POSITION: Key Forward
DRAFT ANALYSIS: “Callow is a predominant key forward who possesses an elite contested mark and reliable set shot.” – Peter Williams
Jackson Callow is somewhat of an old school centre half-forward with natural football abilities and is proven at senior level. Plying his trade at North Launceston, Callow is an elite contested mark – arguably the best in this year’s draft crop – and often out-muscles his opponents. He is not the most athletic player going around, which is the tradeoff from his sensational strength and goalkicking prowess, but could slot into a senior line-up sooner rather than later.
- Contested marking
- Leading patterns
- Set shot goalkicking
A big knock coming into the year on Callow was him being pigeonholed as a pure key position forward who had dominated against smaller defenders. In 2020, Callow not only stepped up to continue his late season form with North Launceston as a middle-ager, but even spent time in defence and pinch-hit through the middle. In a starring performance against fellow title contender Launceston under lights, Callow was best on ground playing as a rebounding defender, something he had only done in seldom.
While his ability to clunk marks and read the ball in flight has never been questioned, Callow is also an accurate set shot for goal, and one player who can really kick through the ball regardless of distance. He keeps it simple, and often when taking his set shots, even the ones he misses remain straight. One-on-one inside 50 he is hard to dislodge, and with his velcro hands, Callow will hardly drop a mark.

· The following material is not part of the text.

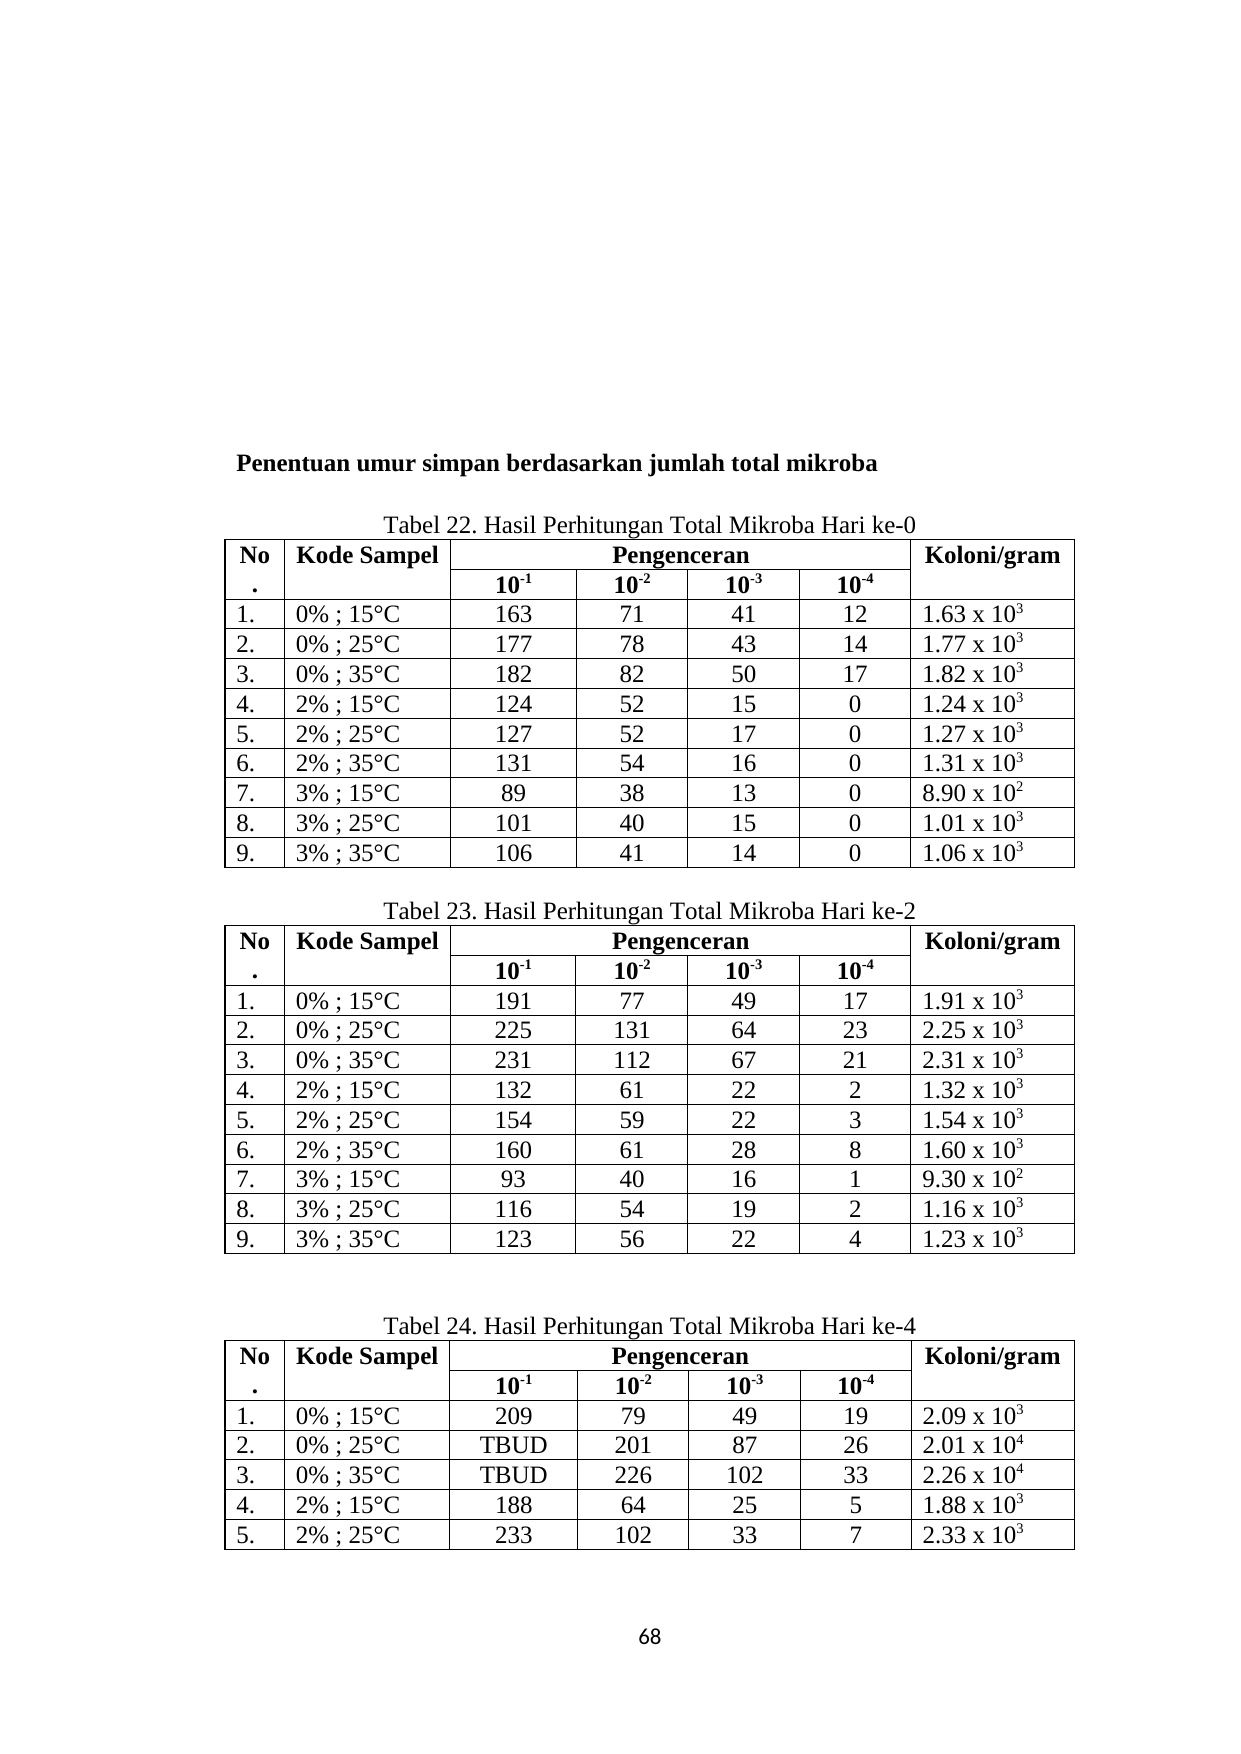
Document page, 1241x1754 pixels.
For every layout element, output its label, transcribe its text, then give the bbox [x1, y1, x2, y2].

The only way for a defender who is not a monster key position player to stop Callow marking it is to allow him to have front position and lead, or to have a third-man come across to spoil. Callow is okay in terms of his straight line running, he recorded a 3.08-second 20m sprint which for a player who tips the scales at more than 100kg and 194cm, is pretty good. But speedier, smaller defenders will give him the chance to lead and back themselves to close him down. If he engages in a one-on-one then it is pretty much game over for any opposition.
Callow’s biggest area of improvement is his agility and athleticism, so while his speed is okay for a big man, his agility clocked in at nine seconds flat. Given his strengths, the tradeoff is his mobility, but that is not what you would be getting him for. What Callow offers is a reliable leading key position player who can clunk grabs and then go back and make the set shot from any distance with reliable accuracy.
DRAFT PROJECTION: 30-60
At this stage while it is hard to predict where many prospects will fall, Callow is viewed as a mid-to-late draft prospect. The top key position forwards such as Jamarra Ugle-Hagan, Riley Thilthorpe (dual position ruck) and Kaine Baldwin are all rated inside the top 30 on pure ability, and then comes a number of even key position options after that, of which Callow is in that group.
If you are looking at consistency at senior level, then Callow has provided that through the TSL, and while it is unfortunate his season ended abruptly due to injury a few weeks ago, he put together enough body of work to suggest he can have an impact at AFL level and even provide value for a team that is perhaps closer to being a contender in the near future and wants a key forward with medium-term impact rather than long-term development.